(Task material):
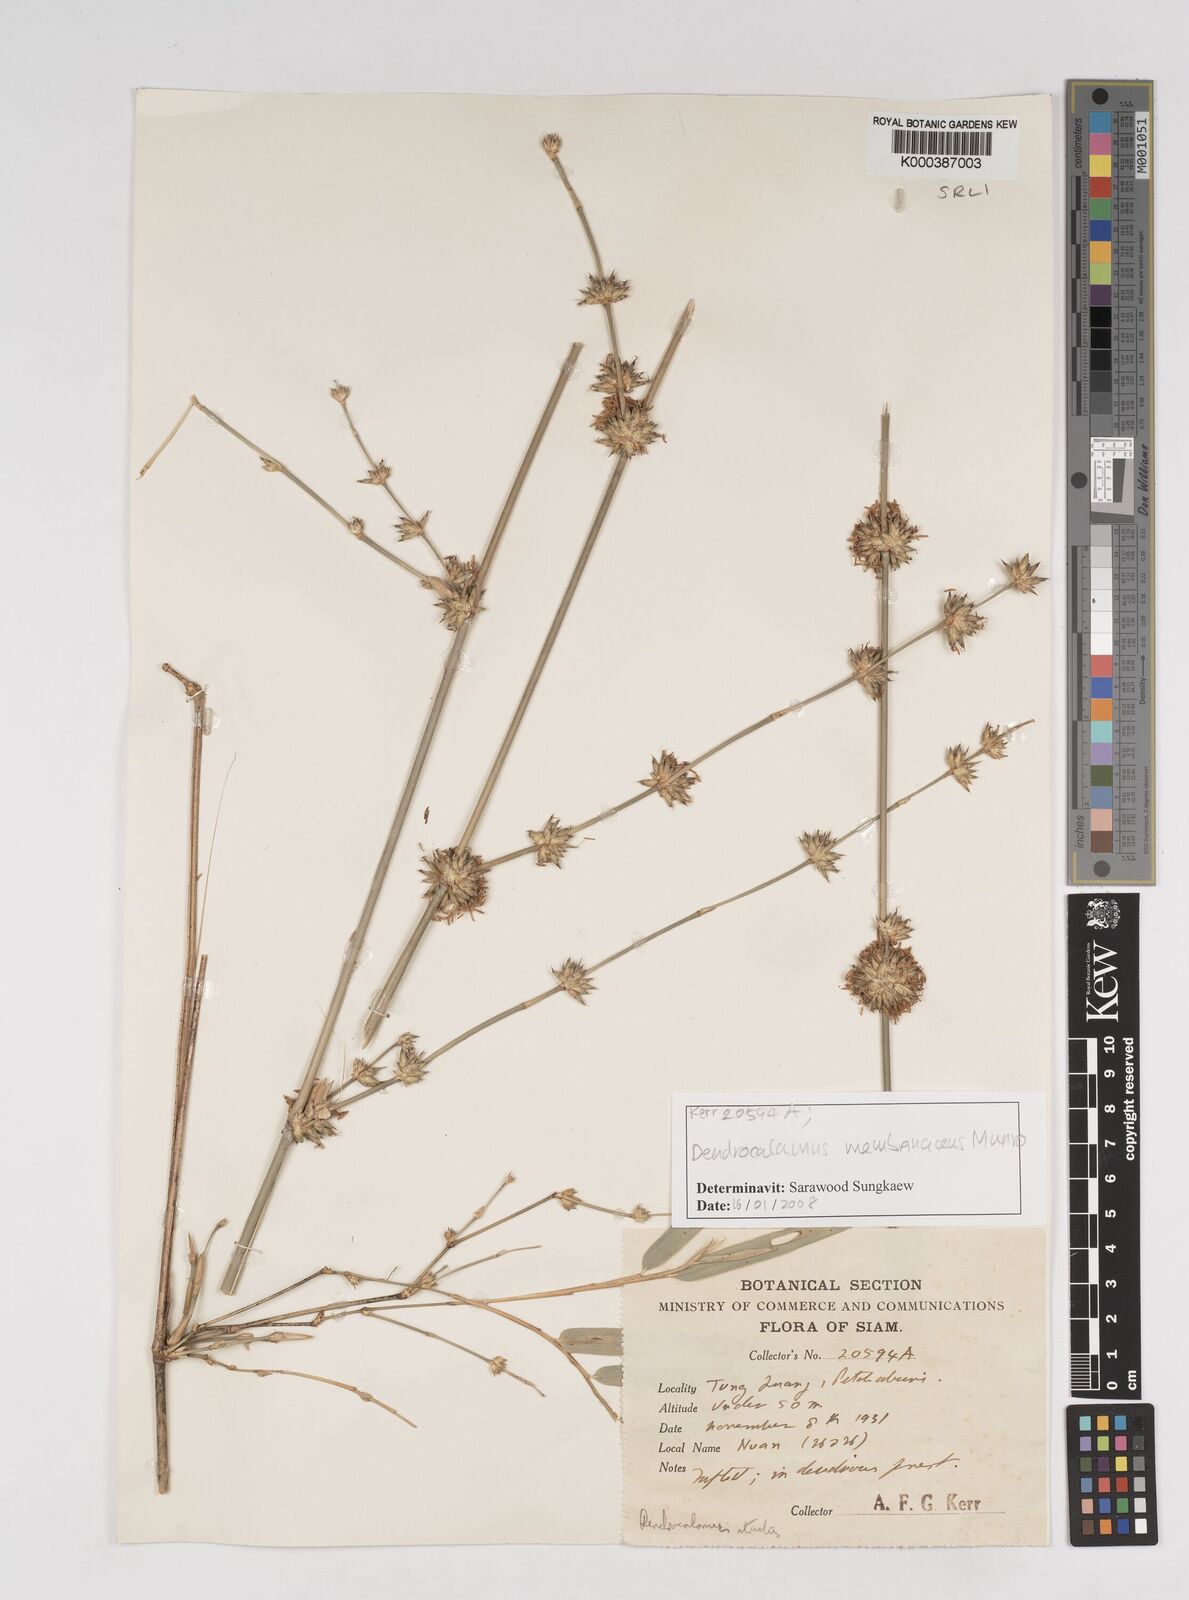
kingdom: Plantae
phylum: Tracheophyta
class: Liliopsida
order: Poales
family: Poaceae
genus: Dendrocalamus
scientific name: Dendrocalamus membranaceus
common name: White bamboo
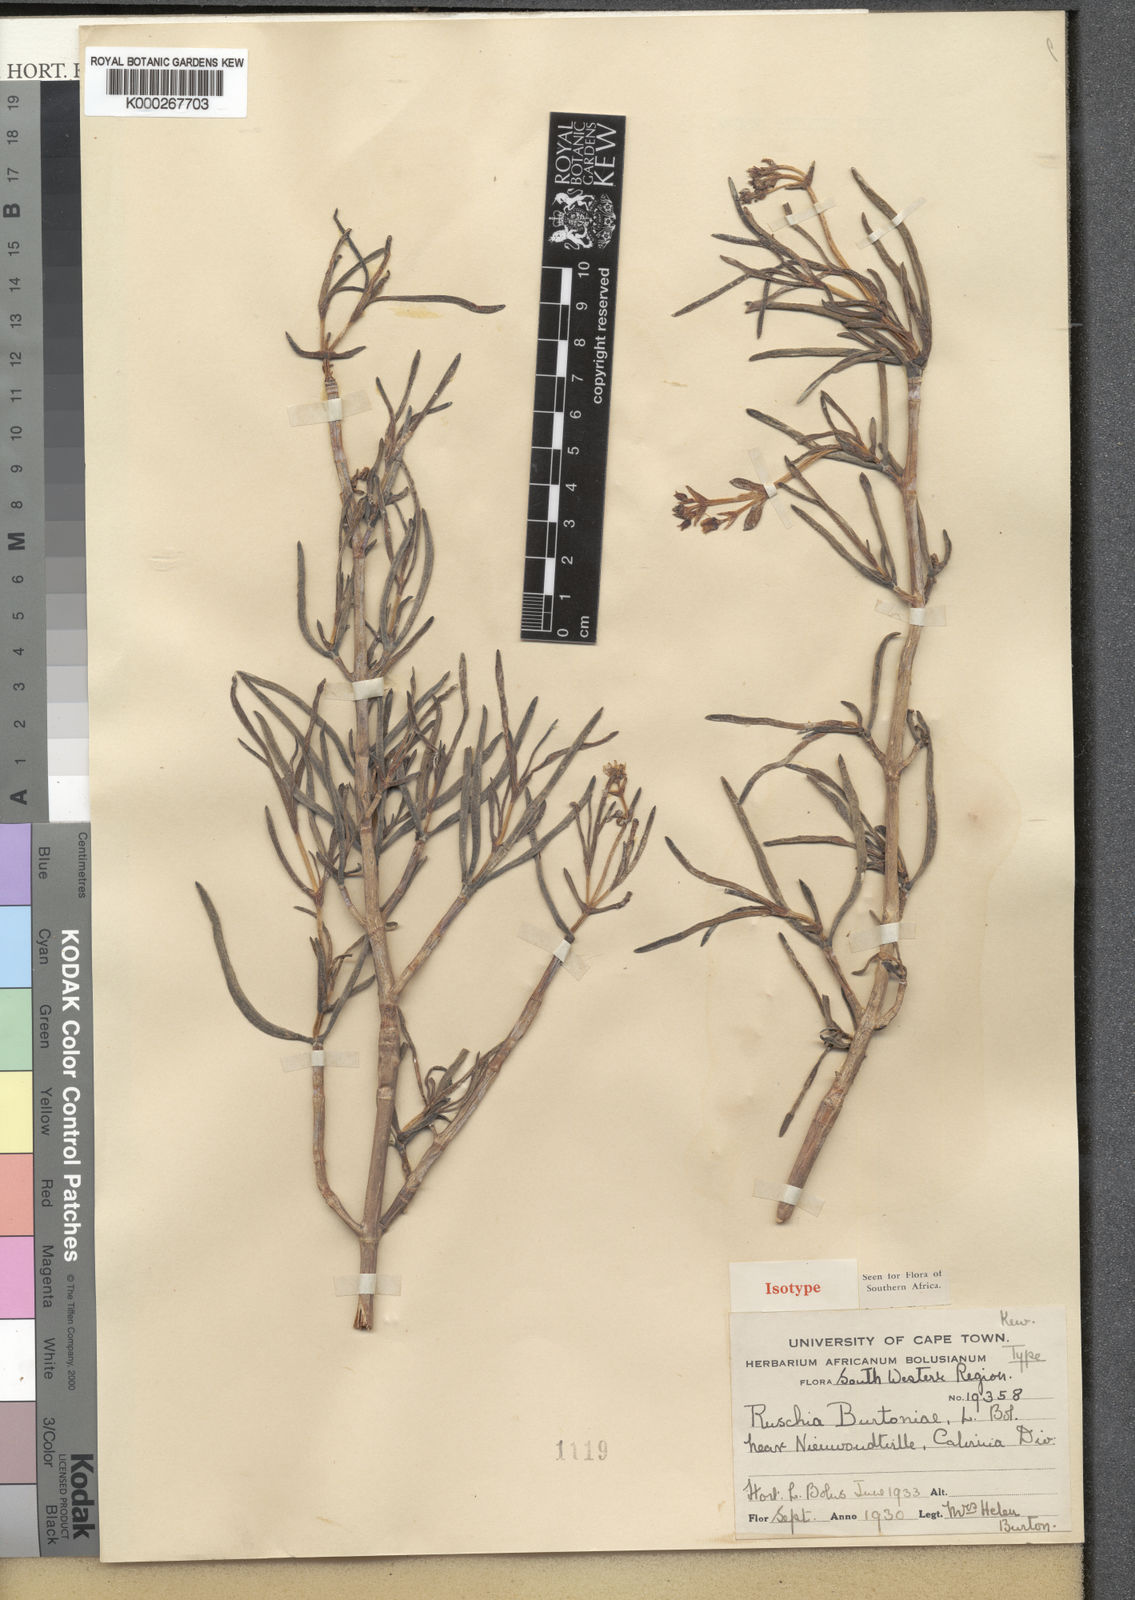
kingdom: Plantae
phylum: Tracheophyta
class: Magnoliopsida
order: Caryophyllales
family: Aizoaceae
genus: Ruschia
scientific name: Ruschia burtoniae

(Exercise details): Rewrite the lines of all the records above with "phylum" changed to "division" everywhere and nothing else altered. Leave the pictures out.

(Final answer):
kingdom: Plantae
division: Tracheophyta
class: Liliopsida
order: Poales
family: Poaceae
genus: Dendrocalamus
scientific name: Dendrocalamus membranaceus
common name: White bamboo
kingdom: Plantae
division: Tracheophyta
class: Magnoliopsida
order: Caryophyllales
family: Aizoaceae
genus: Ruschia
scientific name: Ruschia burtoniae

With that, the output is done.